## TRECHO DA PÁGINA
*****
A pandemia incentivou famílias e empresas brasileiras a poupar como nunca. Foram acumulados mais de R$ 756 bilhões em 2020, segundo levantamento realizado pelo pesquisador Carlos Antonio Rocca, que coordena o Cemec-Fipe (Centro de Estudos de Mercado de Capitais da Fundação Instituto de Pesquisas Econômicas). O número corresponde a cerca de 15% do PIB do período.
As empresas responderam pela maior parte dos recursos, R$ 491 bilhões. As famílias, por sua vez, reuniram R$ 265,3 bilhões. Segundo Rocca, trata-se de um valor inédito e que pode contribuir para a recuperação da economia nacional neste ano.
O levantamento divulgado mostra, por exemplo, como as famílias rebalancearam os investimentos financeiros. De um lado, é possível ver que colocaram R$ 133,9 bilhões em depósitos a prazo, como CDBs, R$ 120,7 bilhões na caderneta de poupança e R$ 56,4 bilhões em ações. No entanto, de outro lado, sacaram R$ 63,7 bilhões de fundos de investimentos, por exemplo.
*****
Entradas salvas:

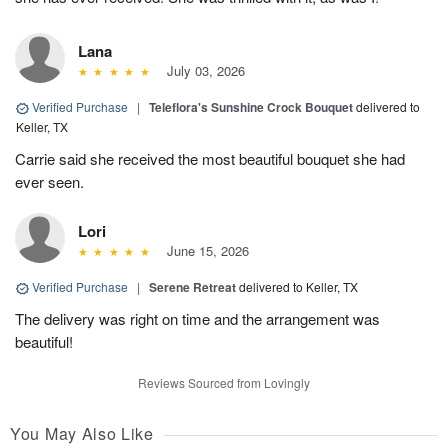
Lana
July 03, 2026
Verified Purchase
|
Teleflora's Sunshine Crock Bouquet
delivered to
Keller, TX
Carrie said she received the most beautiful bouquet she had
ever seen.
Lori
June 15, 2026
Verified Purchase
|
Serene Retreat
delivered to Keller, TX
The delivery was right on time and the arrangement was
beautiful!
Reviews Sourced from Lovingly
You May Also Like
*****
## TAREFAS OBRIGATÓRIAS
(A) Segundo o texto sobre a poupança na pandemia, qual valor as empresas acumularam?
(B) Prossiga com o texto sobre a poupança na pandemia a partir da sua última frase.

## RESULTADOS POR TAREFA
(A) R$ 491 bilhões.

(B)
O Cemac tem um modelo que permite contabilizar e analisar os dados de várias fontes, como Banco Central, B3 e Anbima, entidade do mercado de capitais, sem que ocorra dupla contagem, que é o desafio nesse tipo de pesquisa.
O levantamento considera dados de janeiro a setembro de 2020, que estavam disponíveis no período de coleta para o cruzamento de informações. Nos próximos meses, será possível fazer nova rodada de coleta nas diferentes fontes, reunindo números anuais consolidados.
Dado o cenário econômico neste início de ano, Rocca tem a avaliação de que nem todos os R$ 756 bilhões devem se converter imediatamente em consumo e investimento.
No primeiro semestre de 2021, afirma o economista, as incertezas associadas ao novo ciclo de contágio da pandemia, a adoção de novas ações de afastamento social e o avanço relativamente lento da vacinação devem manter os fatores que têm inibido o consumo, especialmente na área de serviços, e estimulado a poupança.
"A expectativa no primeiro trimestre é uma certa estagnação. Na medida em que você tenha um comportamento melhor do lado da pandemia, que a gente supere esse ciclo de agravamento e a que vacinação comece a ter algum efeito, você começa a reduzir os dois componentes que explicam essa acumulação de poupança financeira."
Segundo Rocca, a retenção de recursos, no caso das famílias, é uma reação financeira ao afastamento social, que reduz gastos em alguns estratos sociais, e à crise econômica, que afeta especialmente o mercado de trabalho, reduzindo a oferta de vagas em vários segmentos.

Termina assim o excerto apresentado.